Try it
If a record holds a picture, omit that picture and copy everything else exactly.

---*---

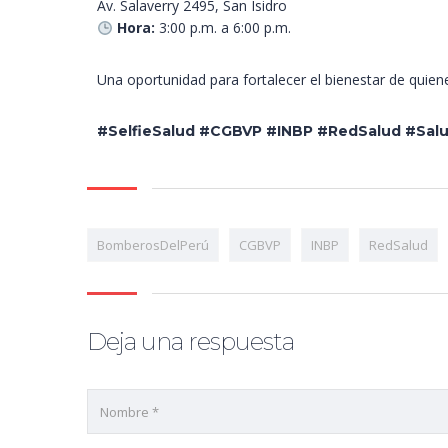
Av. Salaverry 2495, San Isidro
Hora:
3:00 p.m. a 6:00 p.m.
Una oportunidad para fortalecer el bienestar de quien
#SelfieSalud #CGBVP #INBP #RedSalud #Sal
BomberosDelPerú
CGBVP
INBP
RedSalud
Deja una respuesta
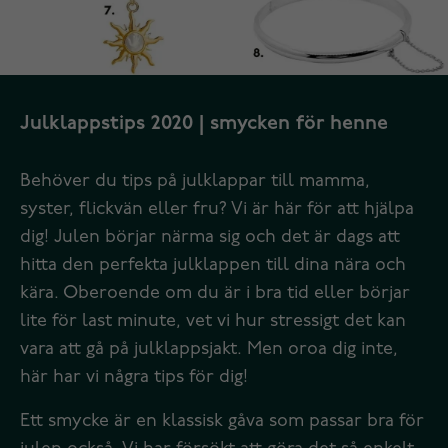
Julklappstips 2020 | smycken för henne
Behöver du tips på julklappar till mamma,
syster, flickvän eller fru? Vi är här för att hjälpa
dig! Julen börjar närma sig och det är dags att
hitta den perfekta julklappen till dina nära och
kära. Oberoende om du är i bra tid eller börjar
lite för last minute, vet vi hur stressigt det kan
vara att gå på julklappsjakt. Men oroa dig inte,
här har vi några tips för dig!
Ett smycke är en klassisk gåva som passar bra för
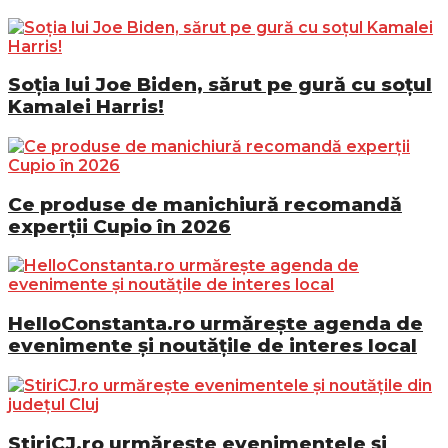
Soția lui Joe Biden, sărut pe gură cu soțul
Kamalei Harris!
Ce produse de manichiură recomandă
experții Cupio în 2026
HelloConstanta.ro urmărește agenda de
evenimente și noutățile de interes local
StiriCJ.ro urmărește evenimentele și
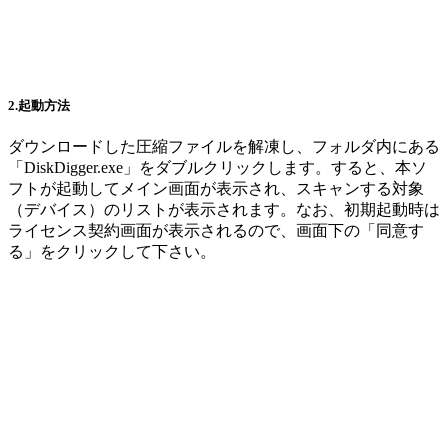
2.起動方法
ダウンロードした圧縮ファイルを解凍し、フォルダ内にある
「DiskDigger.exe」をダブルクリックします。すると、本ソ
フトが起動してメイン画面が表示され、スキャンする対象
（デバイス）のリストが表示されます。なお、初期起動時は
ライセンス契約画面が表示されるので、画面下の「同意す
る」をクリックして下さい。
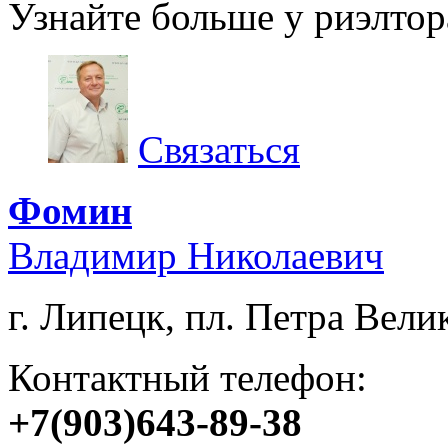
Узнайте больше у риэлтор
Связаться
Фомин
Владимир Николаевич
г. Липецк, пл. Петра Велик
Контактный телефон:
+7(903)643-89-38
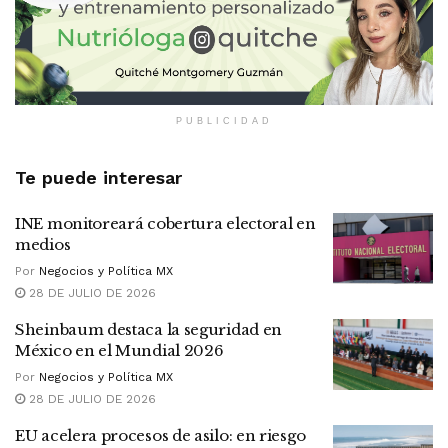
PUBLICIDAD
Te puede interesar
INE monitoreará cobertura electoral en
medios
Por
Negocios y Política MX
28 DE JULIO DE 2026
Sheinbaum destaca la seguridad en
México en el Mundial 2026
Por
Negocios y Política MX
28 DE JULIO DE 2026
EU acelera procesos de asilo: en riesgo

---*---

The completed task
Av. Salaverry 2495, San Isidro
Hora:
3:00 p.m. a 6:00 p.m.
Una oportunidad para fortalecer el bienestar de quien
#SelfieSalud #CGBVP #INBP #RedSalud #Sal
BomberosDelPerú
CGBVP
INBP
RedSalud
Deja una respuesta
Julklappstips 2020 | smycken för henne
Behöver du tips på julklappar till mamma,
syster, flickvän eller fru? Vi är här för att hjälpa
dig! Julen börjar närma sig och det är dags att
hitta den perfekta julklappen till dina nära och
kära. Oberoende om du är i bra tid eller börjar
lite för last minute, vet vi hur stressigt det kan
vara att gå på julklappsjakt. Men oroa dig inte,
här har vi några tips för dig!
Ett smycke är en klassisk gåva som passar bra för
Soția lui Joe Biden, sărut pe gură cu soțul
Kamalei Harris!
Ce produse de manichiură recomandă
experții Cupio în 2026
HelloConstanta.ro urmărește agenda de
evenimente și noutățile de interes local
StiriCJ.ro urmărește evenimentele și
2.起動方法
ダウンロードした圧縮ファイルを解凍し、フォルダ内にある
「DiskDigger.exe」をダブルクリックします。すると、本ソ
フトが起動してメイン画面が表示され、スキャンする対象
（デバイス）のリストが表示されます。なお、初期起動時は
ライセンス契約画面が表示されるので、画面下の「同意す
る」をクリックして下さい。
Узнайте больше у риэлтор
Связаться
Фомин
Владимир Николаевич
г. Липецк, пл. Петра Велик
Контактный телефон:
+7(903)643-89-38
PUBLICIDAD
Te puede interesar
INE monitoreará cobertura electoral en
medios
Por
Negocios y Política MX
28 DE JULIO DE 2026
Sheinbaum destaca la seguridad en
México en el Mundial 2026
Por
Negocios y Política MX
28 DE JULIO DE 2026
EU acelera procesos de asilo: en riesgo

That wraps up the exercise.